A lens layer was deposited on the substrate with the four depressions using electronic beams.

A lens raw material (glass, KVC89 by Sumita) was deposited on a side of the substrate with the depressions at deposition temperature of 270□, the degree of vacuum 3.0X10E-5, deposition speed of 2˜3 A/sec, and rotational speed of 20˜25rpm/min.

As described above, according to a method of manufacturing a microarray lens and a microarray lens of the present invention, a lens layer does not protrude, so damage to the product due to external environmental factors can be reduced.

Further, according to a method of manufacturing a microarray lens and a microarray lens of the present invention, since a plurality of depressions is formed on a substrate using a probe, glass or chalcogenide that are difficult to machine can be used for the substrate and precise depressions can be formed on the substrate in spherical or aspheric shapes.

Further, since the depressions are formed on a substrate by pressing the substrate using a probe, it easy to adjust the number and gaps of lenses. Furthermore, since there is no need for a specific mask, it is possible to reduce the costs for manufacturing the product.

Although preferable embodiments of the present invention were described above with reference to the drawings, they are not limited thereto and may be changed and modified by those skilled in the art without departing from the scope of the present invention.

INDUSTRIAL APPLICABILITY

The microarray lens according to the present invention can be used for the next generation optical systems such as optical communication devices, optical information storage devices, sensors, and displays.

In particular, the microarray lens may be used as a collimating lens for collimating emitted lens by being positioned ahead of a light source array composed of a plurality of laser diodes or LEDs in the field of optical communication.

Claims

1: A method of manufacturing a microarray lens having a plurality of microlenses, the method comprising:

preparing a substrate having a plurality of depressions on a side; and

forming a lens layer corresponding to shapes of the depressions by depositing a lens raw material on the side of the substrate on which the depressions are formed.

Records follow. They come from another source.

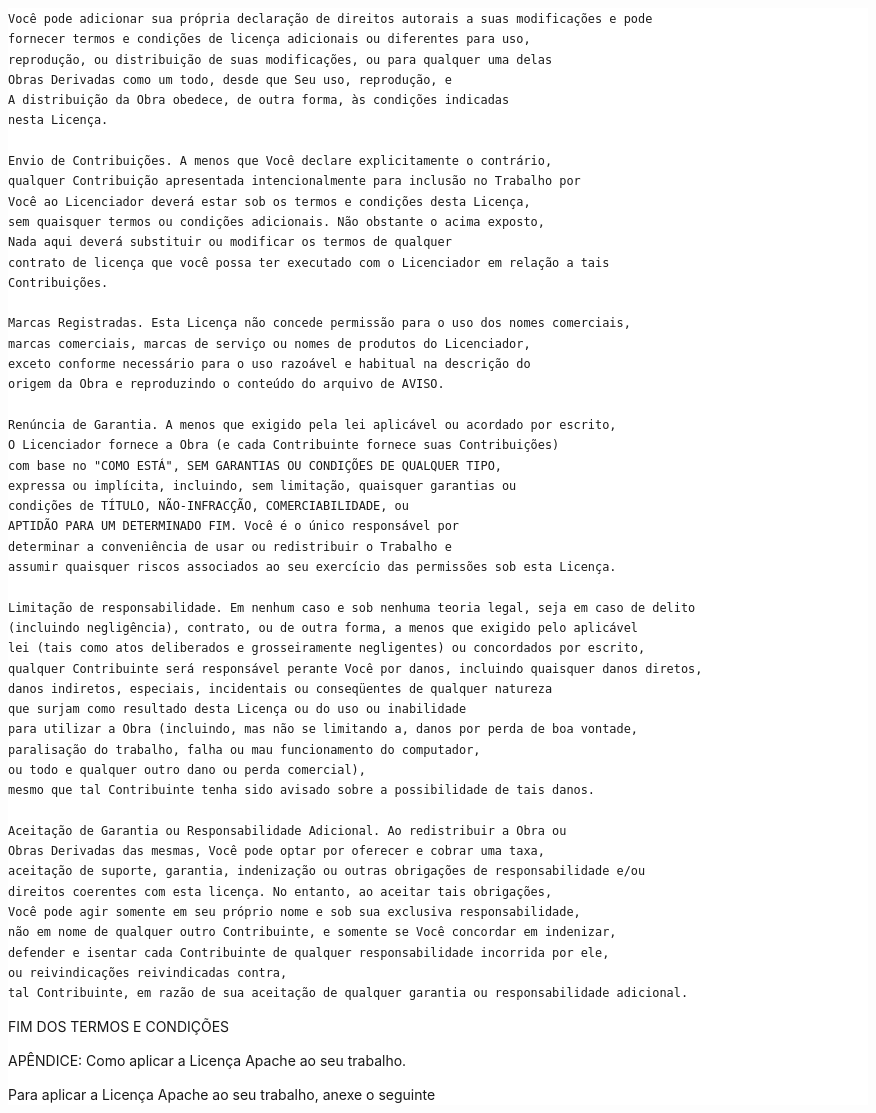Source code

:     Você pode adicionar sua própria declaração de direitos autorais a suas modificações e pode
    fornecer termos e condições de licença adicionais ou diferentes para uso,
    reprodução, ou distribuição de suas modificações, ou para qualquer uma delas 
    Obras Derivadas como um todo, desde que Seu uso, reprodução, e 
    A distribuição da Obra obedece, de outra forma, às condições indicadas
    nesta Licença.

    Envio de Contribuições. A menos que Você declare explicitamente o contrário, 
    qualquer Contribuição apresentada intencionalmente para inclusão no Trabalho por
    Você ao Licenciador deverá estar sob os termos e condições desta Licença,
    sem quaisquer termos ou condições adicionais. Não obstante o acima exposto,
    Nada aqui deverá substituir ou modificar os termos de qualquer 
    contrato de licença que você possa ter executado com o Licenciador em relação a tais 
    Contribuições.

    Marcas Registradas. Esta Licença não concede permissão para o uso dos nomes comerciais,
    marcas comerciais, marcas de serviço ou nomes de produtos do Licenciador, 
    exceto conforme necessário para o uso razoável e habitual na descrição do 
    origem da Obra e reproduzindo o conteúdo do arquivo de AVISO.

    Renúncia de Garantia. A menos que exigido pela lei aplicável ou acordado por escrito,
    O Licenciador fornece a Obra (e cada Contribuinte fornece suas Contribuições)
    com base no "COMO ESTÁ", SEM GARANTIAS OU CONDIÇÕES DE QUALQUER TIPO,
    expressa ou implícita, incluindo, sem limitação, quaisquer garantias ou
    condições de TÍTULO, NÃO-INFRACÇÃO, COMERCIABILIDADE, ou 
    APTIDÃO PARA UM DETERMINADO FIM. Você é o único responsável por 
    determinar a conveniência de usar ou redistribuir o Trabalho e 
    assumir quaisquer riscos associados ao seu exercício das permissões sob esta Licença.

    Limitação de responsabilidade. Em nenhum caso e sob nenhuma teoria legal, seja em caso de delito 
    (incluindo negligência), contrato, ou de outra forma, a menos que exigido pelo aplicável
    lei (tais como atos deliberados e grosseiramente negligentes) ou concordados por escrito,
    qualquer Contribuinte será responsável perante Você por danos, incluindo quaisquer danos diretos,
    danos indiretos, especiais, incidentais ou conseqüentes de qualquer natureza 
    que surjam como resultado desta Licença ou do uso ou inabilidade 
    para utilizar a Obra (incluindo, mas não se limitando a, danos por perda de boa vontade,
    paralisação do trabalho, falha ou mau funcionamento do computador, 
    ou todo e qualquer outro dano ou perda comercial),
    mesmo que tal Contribuinte tenha sido avisado sobre a possibilidade de tais danos.

    Aceitação de Garantia ou Responsabilidade Adicional. Ao redistribuir a Obra ou 
    Obras Derivadas das mesmas, Você pode optar por oferecer e cobrar uma taxa, 
    aceitação de suporte, garantia, indenização ou outras obrigações de responsabilidade e/ou
    direitos coerentes com esta licença. No entanto, ao aceitar tais obrigações,
    Você pode agir somente em seu próprio nome e sob sua exclusiva responsabilidade,
    não em nome de qualquer outro Contribuinte, e somente se Você concordar em indenizar,
    defender e isentar cada Contribuinte de qualquer responsabilidade incorrida por ele,
    ou reivindicações reivindicadas contra,
    tal Contribuinte, em razão de sua aceitação de qualquer garantia ou responsabilidade adicional.

FIM DOS TERMOS E CONDIÇÕES

APÊNDICE: Como aplicar a Licença Apache ao seu trabalho.

  Para aplicar a Licença Apache ao seu trabalho, anexe o seguinte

2: The method of claim 1, wherein the preparing of a substrate includes:

preheating a substrate; and

forming a plurality of depressions corresponding to a shape of a convex end of a probe by pressing a side of the preheated substrate with the probe.

3: The method of claim 2, wherein the end of the probe is formed in a spherical or aspheric shape.

4: The method of claim 2, wherein a material of the substrate is glass or chalcogenide.

5: The method of claim 2, wherein the lens raw material of the substrate is glass or germanium (Ge).

6: The method of claim 2, wherein the lens layer is at least 0.1 higher in refractive index than the substrate.

7: The method of claim 1, wherein the forming of a lens layer includes:

preparing a lens raw material in a vacuum chamber;

evaporating the lens raw material with electronic beams; and

depositing the evaporated lens raw material on a side of the substrate.

8. The method of claim 2, wherein the forming of a lens layer includes:

preparing a lens raw material in a vacuum chamber;

evaporating the lens raw material with electronic beams; and

depositing the evaporated lens raw material on a side of the substrate.